Getting back to reality—we have a tremendous investment in facilities that, by and large, have no practical use other than its primary one—a prison. Impregnable fortresses with small, immovable cubicles of steel and concrete are not conducive to re-use. In a perfect world, we would have no use for these facilities as prisons, but what other use could they possibly serve? Perhaps we should consider what can be incorporated in the design, before they are constructed, to facilitate their re-use and adaptation to more compatible functions in the future. Therein lies the challenge. As the pendulum swings and we recognize the need for alternatives to incarceration, we will eventually stop building. In the meantime, however, we will build, and build, and build. You can count on it.
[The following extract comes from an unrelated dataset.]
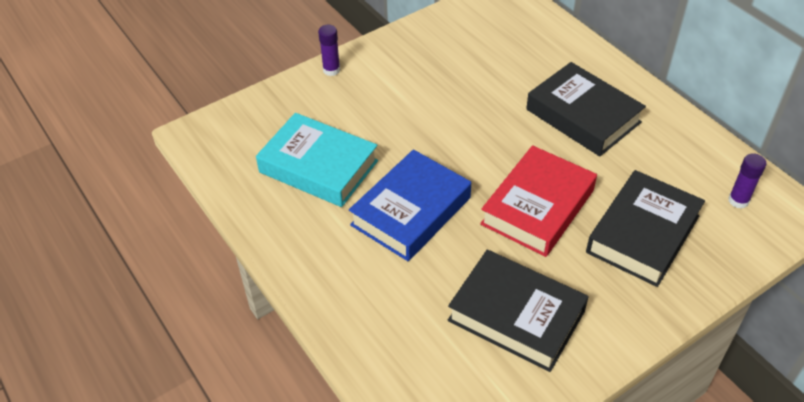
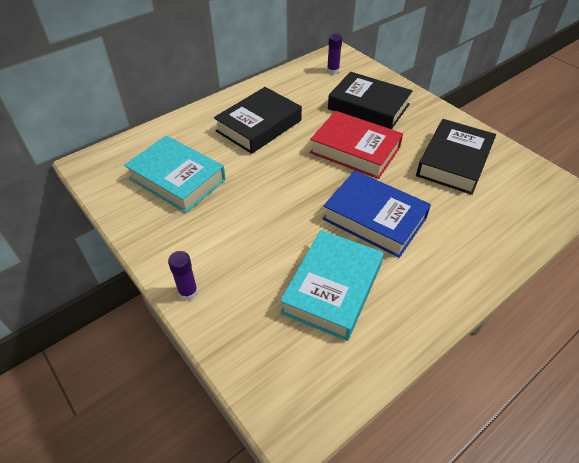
camera: 95 degrees left, 0 degrees up
(481, 53) = (177, 179): none -> turquoise book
What happens, then, to what we have already built?
It’s obvious that all factors indicate a continued aggressive response to the pressures of a conservative, crime-fearing public—more prisons. And, since incarceration is a function of population, it is no surprise that the most populous states have experienced the greatest expansion projects. California, Texas, the Federal System, New York, Florida, Ohio, Michigan, Illinois, Georgia, and Pennsylvania presently constitute the “top ten” in prison population and will most likely maintain their relative positions in the foreseeable future.
States projected to see substantial relative growth through 2025 (and a concomitant justice facility requirement) are New Mexico, Hawaii, Arizona, Nevada, Idaho, Utah, Alaska, and Wyoming. The big issue is whether a greater social awareness and the overwhelming financial pressures necessary to finance prison construction will ultimately force an amelioration of that direction. As such, we will accommodate the apparent conundrum of how to address, in different ways, the criminal condition created in our society by the criminals of our society.